Even for the very affluent, wealth is often in the form of businesses, homes and artwork, the attorneys said. That means appraisals.
Calls from potential clients have skyrocketed, said Curtis Kimball, national director of wealth management valuations with the appraisal firm Willamette Management Associates in Atlanta.
Appraisal Clients
Kimball is booked through December for new clients and must defer some appraisals until 2013. A specialist in valuing privately held companies and intellectual property, he is fielding requests in the coming weeks for values of companies in the real estate and timber industries as well as a best-selling author’s literary property, he said.
“There are a lot of nervous wealthy people out there,” Kimball said.
When an appraisal cannot be completed before year-end, one strategy involves funding a trust with cash or securities this year and swapping out the cash for an equivalent value of another asset after it’s appraised.
Kalb is advising some clients who are interested in estate planning and still need an income stream from gifted assets on how to establish spousal lifetime asset trusts, or SLATs.
“They want to make use of getting rid of $5 million in assets but they are in an economic position where they may need the cash flow from those assets,” Kalb said.
Cash Flow
One spouse’s $5.12 million exemption is transferred into a trust that names the other as a discretionary beneficiary, along with heirs. The trust can be funded by assets that generate income, such as stock in a closely held business with cash from dividends used for distributions, he said.
Spouses who choose to set up separate trusts naming each other as beneficiaries risk rejection by the U.S. Internal Revenue Service if they’re created with too nearly identical terms, said James R. Ledley, a partner at Kleinberg, Kaplan, Wolff & Cohen PC in New York.
The “two trusts must not be reciprocal,” he said.
Clients are also funding trusts using real estate, such as primary residences and second homes, said Amy Heller, a McDermott Will & Emery LLP New York partner.
They must pay rent or create a qualified personal residence trust to keep the right to live in the property. Otherwise the residence may be included in their estate at death, “undoing a lot of the planning you set out to do,” Heller said.
Gay Couples
Affluent gay couples are using the higher gift tax exemption, said Georgiana Slade, a Milbank Tweed Hadley & McCloy LLP partner. The federal Defense of Marriage Act keeps them from taking advantage of the unlimited marital deduction.
DOMA bars federal recognition of same-sex marriages even if a state recognizes them. That means transactions easy for married heterosexuals, like adding a spouse to the title of a home, can have gift-tax implications, she said.
The U.S. Supreme Court agreed last week to decide next year whether the federal marriage act is constitutional.

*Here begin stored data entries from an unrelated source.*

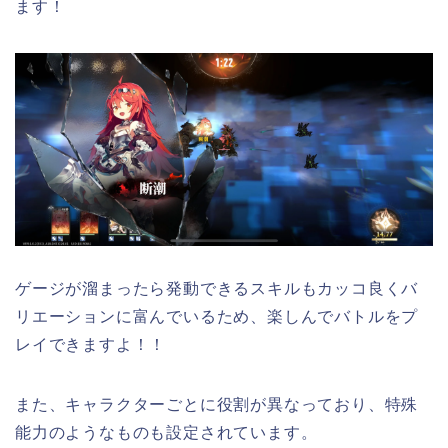
ます！
ゲージが溜まったら発動できるスキルもカッコ良くバ
リエーションに富んでいるため、楽しんでバトルをプ
レイできますよ！！
また、キャラクターごとに役割が異なっており、特殊
能力のようなものも設定されています。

One of two cases the court will review involves an 83-year- old New York resident, Edie Windsor, who is fighting a $363,000 estate tax bill imposed after the 2009 death of her spouse, Thea Clara Spyer.
Windsor and Spyer were married in Canada in 2007, a marriage the U.S. Court of Appeals in Manhattan concluded would be recognized under New York law. Had they been a heterosexual couple, Windsor’s inheritance wouldn’t have been taxed.
Long Weeks
The “fiscal cliff” time pressure has prompted many lawyers who specialize in the area to work seven-day weeks. Fees for creating trusts can range from as low as $10,000 to more than $100,000, depending on the complexity of the trust and the time constraints.

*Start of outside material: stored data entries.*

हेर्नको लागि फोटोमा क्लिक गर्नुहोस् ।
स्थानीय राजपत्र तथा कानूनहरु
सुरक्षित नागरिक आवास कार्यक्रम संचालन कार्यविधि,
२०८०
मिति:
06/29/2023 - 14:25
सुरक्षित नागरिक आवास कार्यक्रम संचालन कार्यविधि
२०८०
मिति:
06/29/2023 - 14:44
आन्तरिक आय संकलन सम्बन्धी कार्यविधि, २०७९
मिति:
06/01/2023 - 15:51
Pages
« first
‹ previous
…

“If anyone calls me next week, my fees will be significantly higher, because people will be working 24/7,” Rothschild of Moses & Singer said last week. “If they still want me, they will have to sign a waiver that I cannot guarantee getting the work done by Dec. 31 but they will still pay me.”
Others say if they explore a gift with a client who ultimately decides not to proceed, the client may not be charged.
“It’s easy to convince someone out of fear to make a gift, but is that the right thing to do?” said Belcher of McGuireWoods. “If I talk someone out of it, after hours spent working on it, do you then send a bill? You don’t.”